Definitely worth a shot. I can’t see any major risk although you don’t know what the tenants going to do.

If it was a “definite no” I would tell you. I think it’s worth a go.

Customer: replied 6 months ago.
Hi Stuart,Ok, great - one final question. The Order was given in Hull, yet the Property is in Bolton, are they going to be able to enforce this, or am I to transfer proceedings?I'm confused as CPR 83.26(2)(b)(i) says that I MUST make this application in the same place that the Order was made, but I'm aware the Bailiffs aren't going to want to drive 2 hours to perform their work...Do I simply put "I understand, pursuant to CPR 83.26(2)(b)(i) and (3), that Hull County Court is the correct venue for this application, but that it may later on an application by the debtor be transferred to another hearing centre. " and leave it to them to figure out what to do with it?

If it is a national firm of bailiffs, they will have people local wherever you are.

I would get the warrant and then worry about the geography.

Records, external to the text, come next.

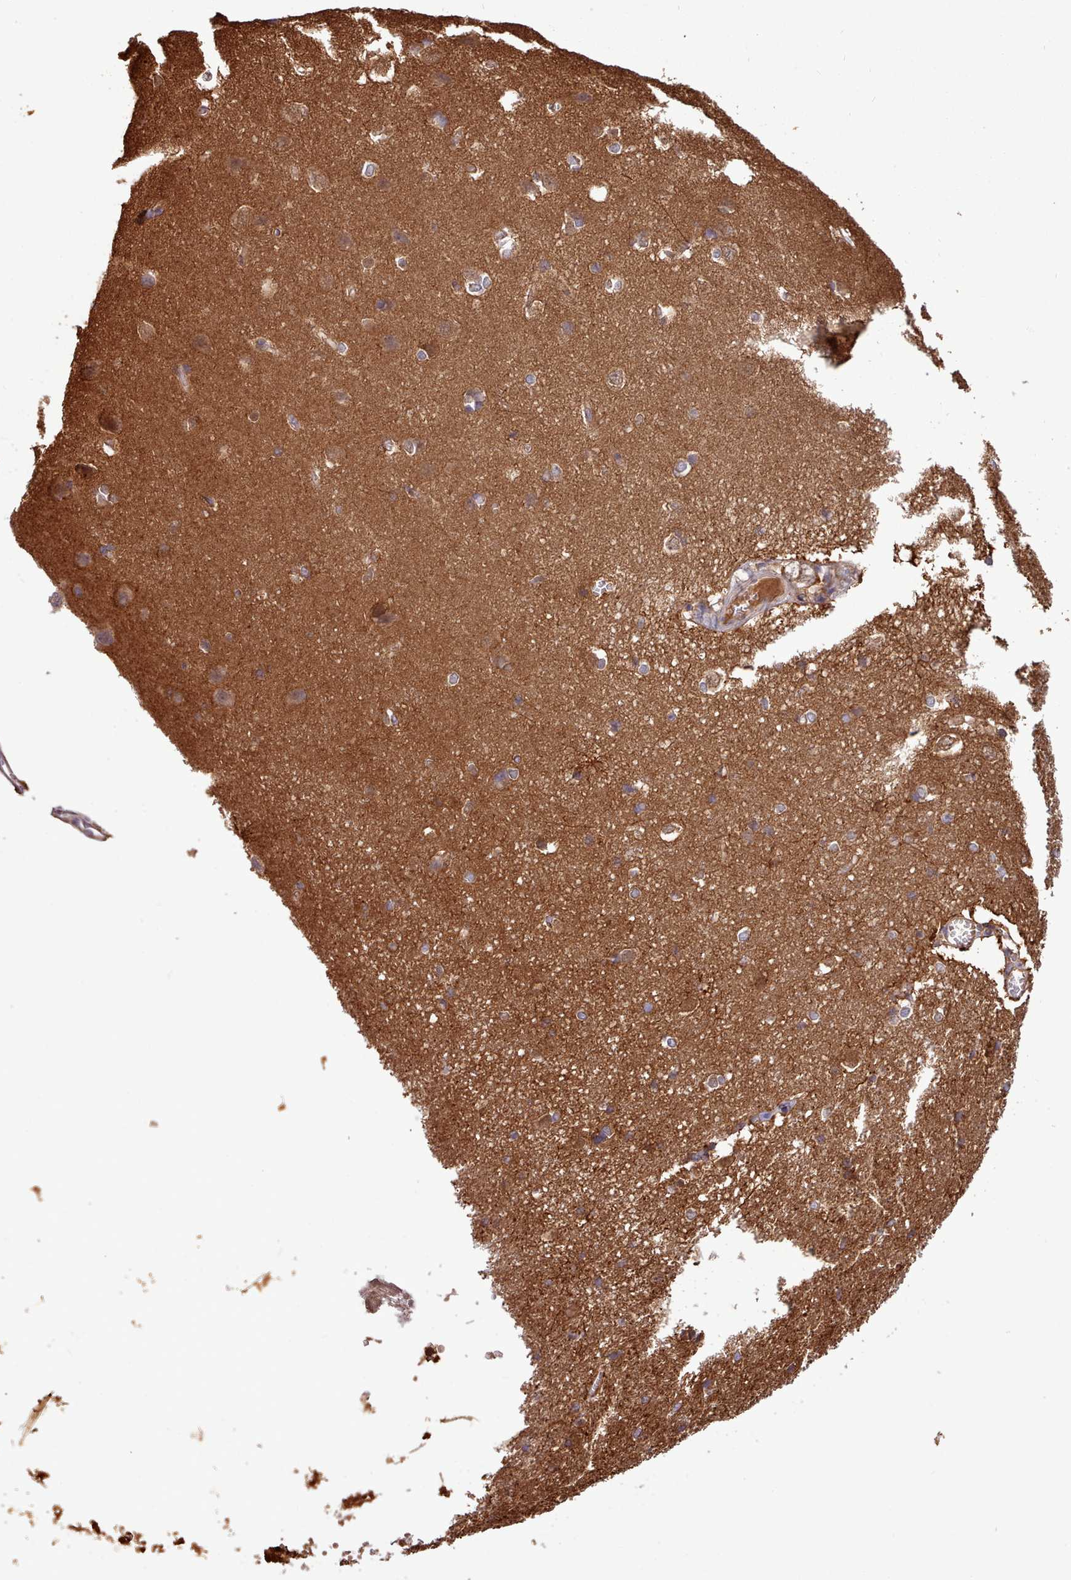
{"staining": {"intensity": "moderate", "quantity": ">75%", "location": "cytoplasmic/membranous"}, "tissue": "cerebral cortex", "cell_type": "Endothelial cells", "image_type": "normal", "snomed": [{"axis": "morphology", "description": "Normal tissue, NOS"}, {"axis": "topography", "description": "Cerebral cortex"}], "caption": "Cerebral cortex stained for a protein displays moderate cytoplasmic/membranous positivity in endothelial cells. The staining was performed using DAB (3,3'-diaminobenzidine) to visualize the protein expression in brown, while the nuclei were stained in blue with hematoxylin (Magnification: 20x).", "gene": "SLC4A9", "patient": {"sex": "male", "age": 37}}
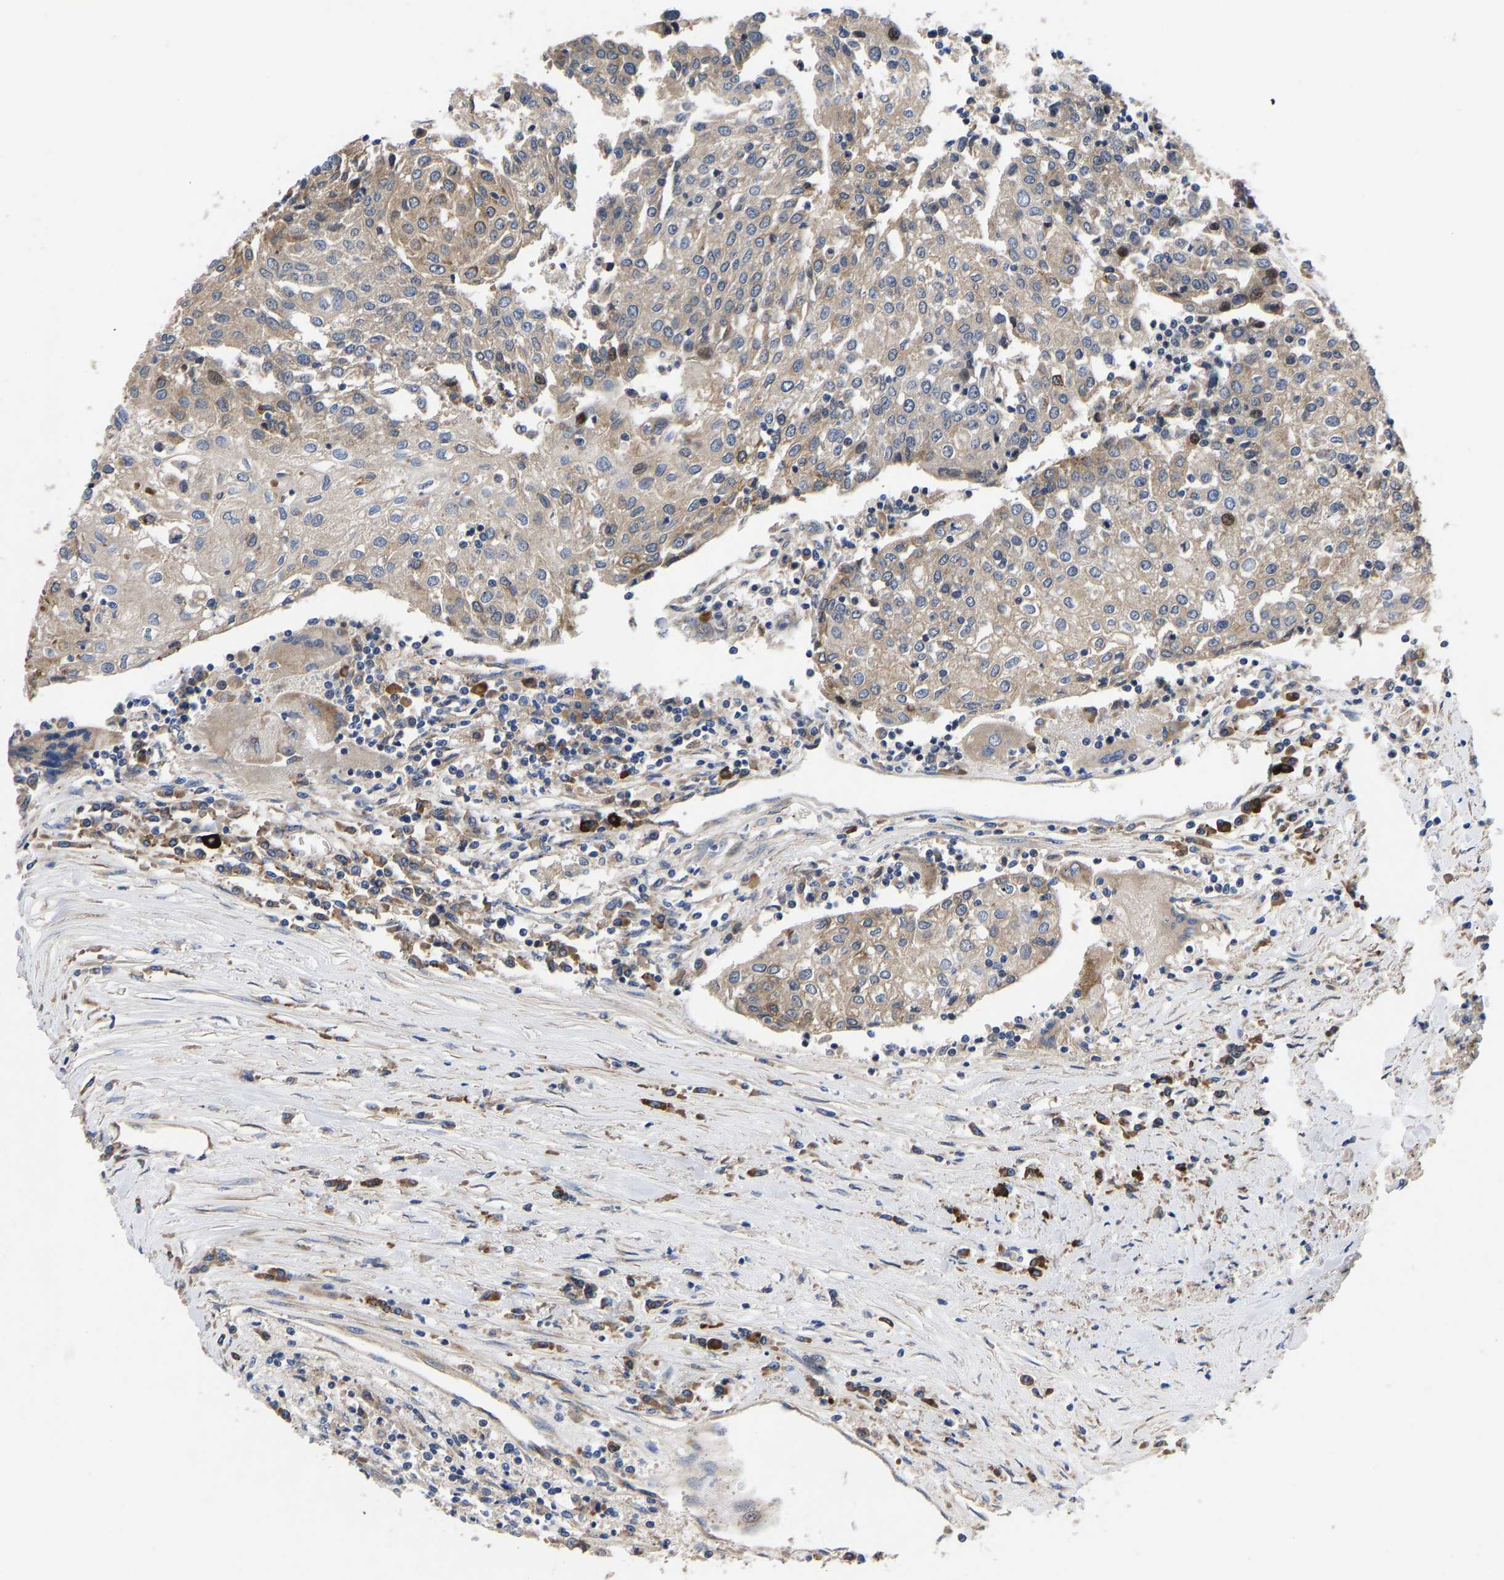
{"staining": {"intensity": "weak", "quantity": ">75%", "location": "cytoplasmic/membranous"}, "tissue": "urothelial cancer", "cell_type": "Tumor cells", "image_type": "cancer", "snomed": [{"axis": "morphology", "description": "Urothelial carcinoma, High grade"}, {"axis": "topography", "description": "Urinary bladder"}], "caption": "Immunohistochemical staining of human high-grade urothelial carcinoma demonstrates weak cytoplasmic/membranous protein positivity in approximately >75% of tumor cells.", "gene": "TMEM38B", "patient": {"sex": "female", "age": 85}}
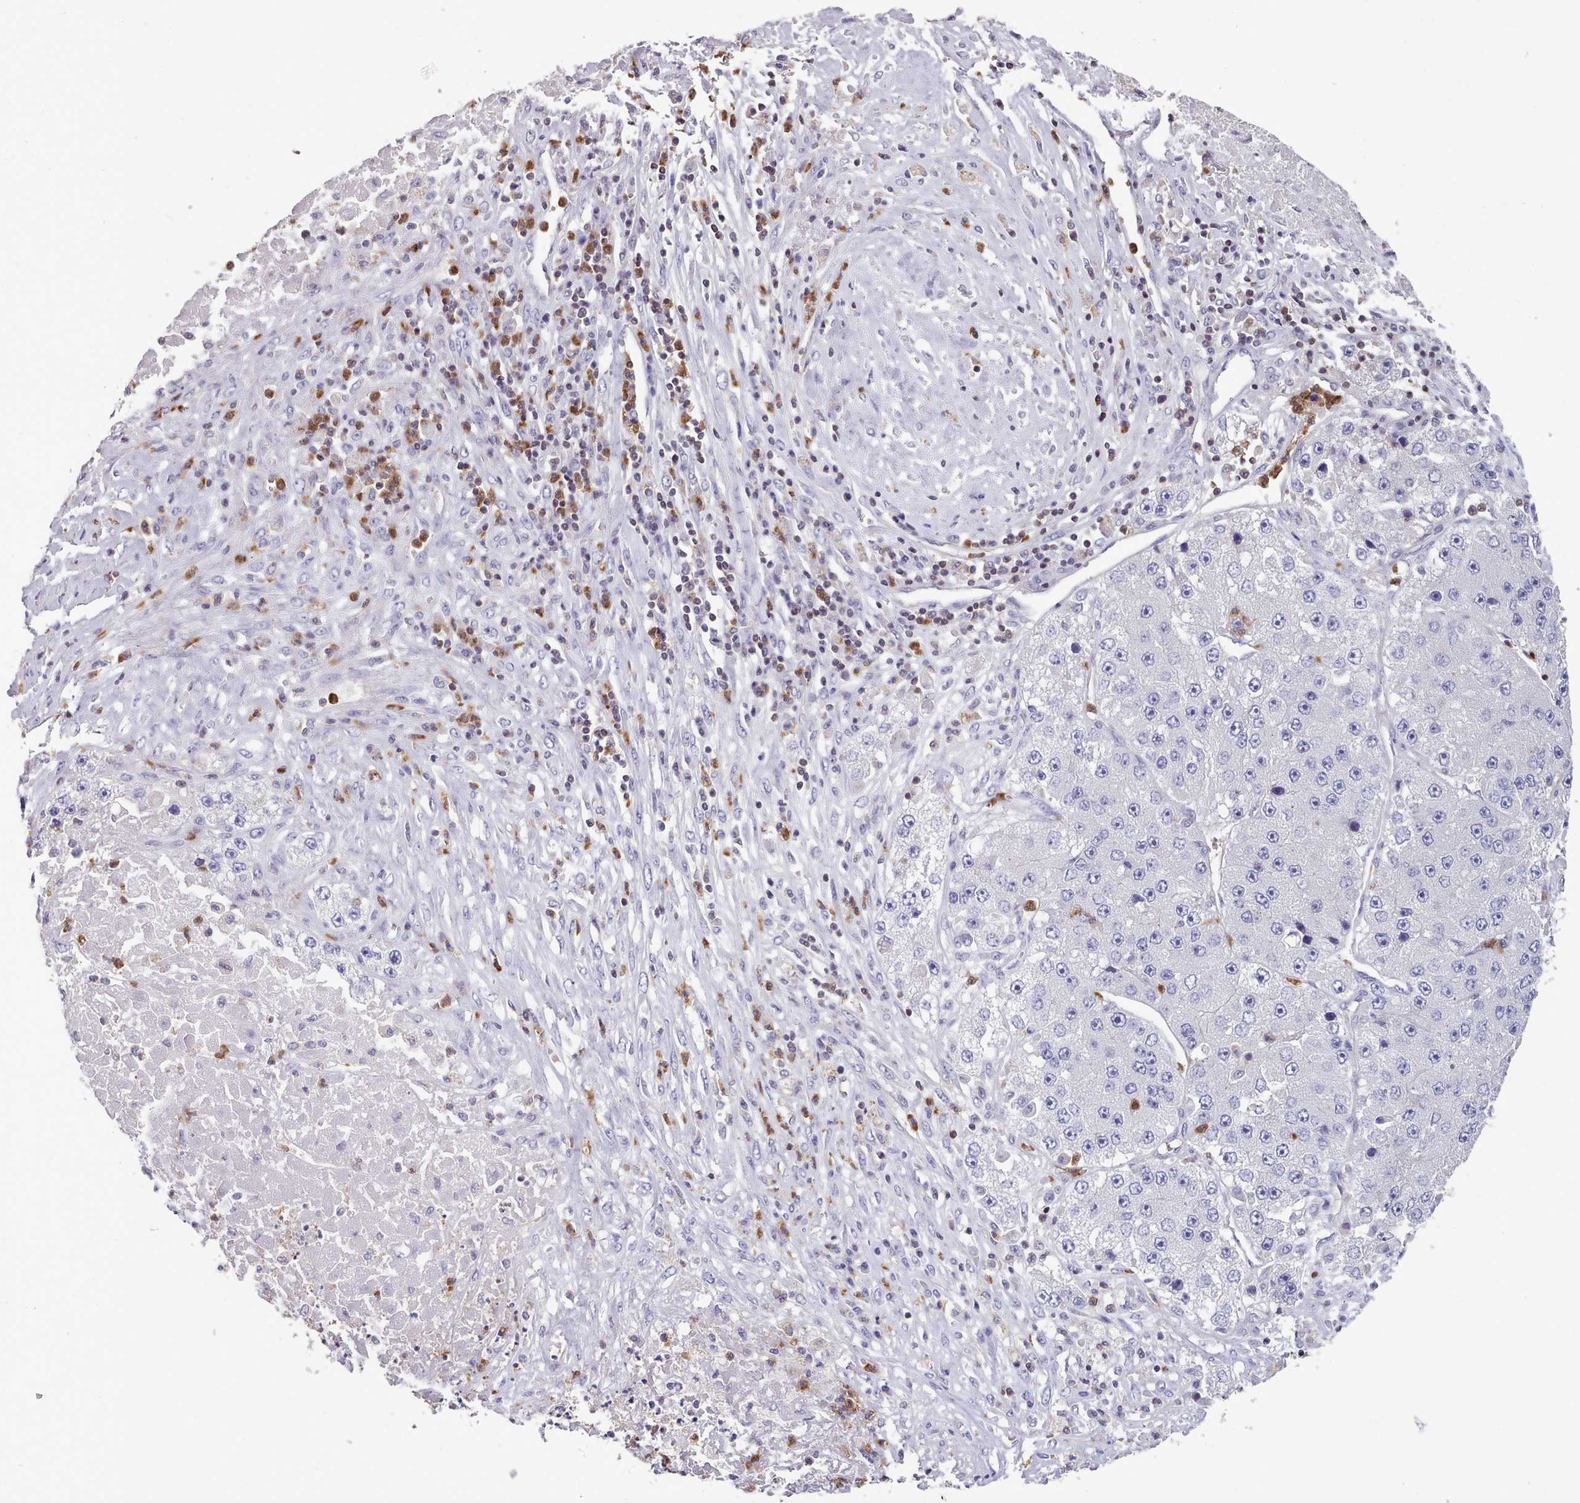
{"staining": {"intensity": "negative", "quantity": "none", "location": "none"}, "tissue": "liver cancer", "cell_type": "Tumor cells", "image_type": "cancer", "snomed": [{"axis": "morphology", "description": "Carcinoma, Hepatocellular, NOS"}, {"axis": "topography", "description": "Liver"}], "caption": "Photomicrograph shows no significant protein staining in tumor cells of liver cancer (hepatocellular carcinoma). Nuclei are stained in blue.", "gene": "RAC2", "patient": {"sex": "female", "age": 73}}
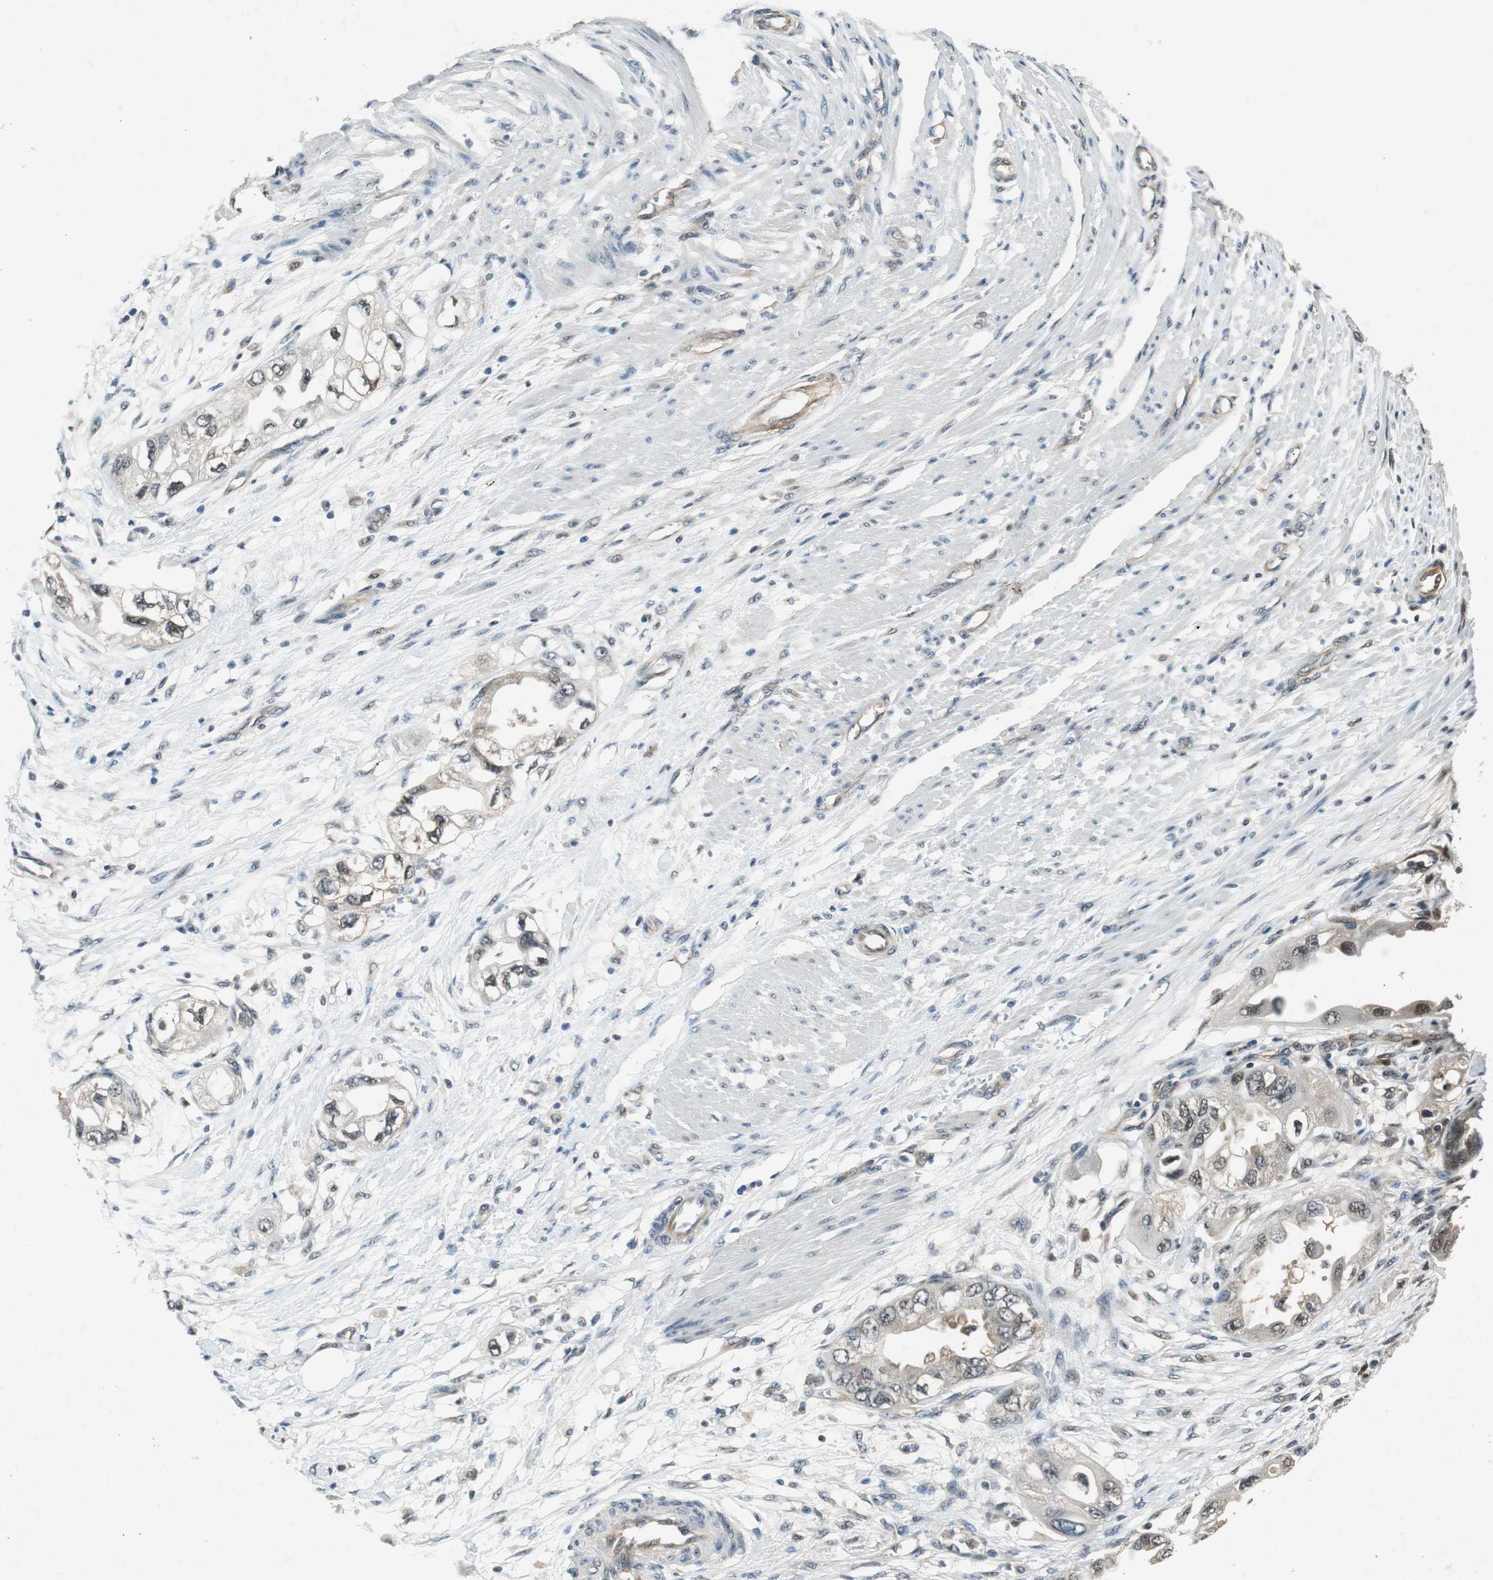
{"staining": {"intensity": "weak", "quantity": "<25%", "location": "cytoplasmic/membranous,nuclear"}, "tissue": "endometrial cancer", "cell_type": "Tumor cells", "image_type": "cancer", "snomed": [{"axis": "morphology", "description": "Adenocarcinoma, NOS"}, {"axis": "topography", "description": "Endometrium"}], "caption": "High magnification brightfield microscopy of endometrial cancer stained with DAB (3,3'-diaminobenzidine) (brown) and counterstained with hematoxylin (blue): tumor cells show no significant expression.", "gene": "PSMB4", "patient": {"sex": "female", "age": 67}}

Customer: replied 5 months ago.
Hi Stuart, the plot thickens - I have my enforcement hearing on the 17th however (a BIG however) I am currently caring for my daughter and my ex left her facebook logged in on my daughter's iPad, revealing a whole conversation between herself and the Occupant where they forge the tenancy and otherwise work to undermine the Order. Can this be entered into evidence????

I apologise for the delay in getting back to you. As the thread is over 4 days old, I know longer get notification that your waiting.

You shouldn’t access anyone else’s computer because it’s a breach of the Computer Misuse Act although I have never known anyone actually be questioned or prosecuted for it except high-profile people in the newspapers although I seem to remember that was a murder case where journalists were prosecuted.

I wouldn’t worry about the fact that it’s illegally obtained, I would just use it because the court will allow it nowadays and have done for some years provided no one was coerced or threatened which is obviously not the case.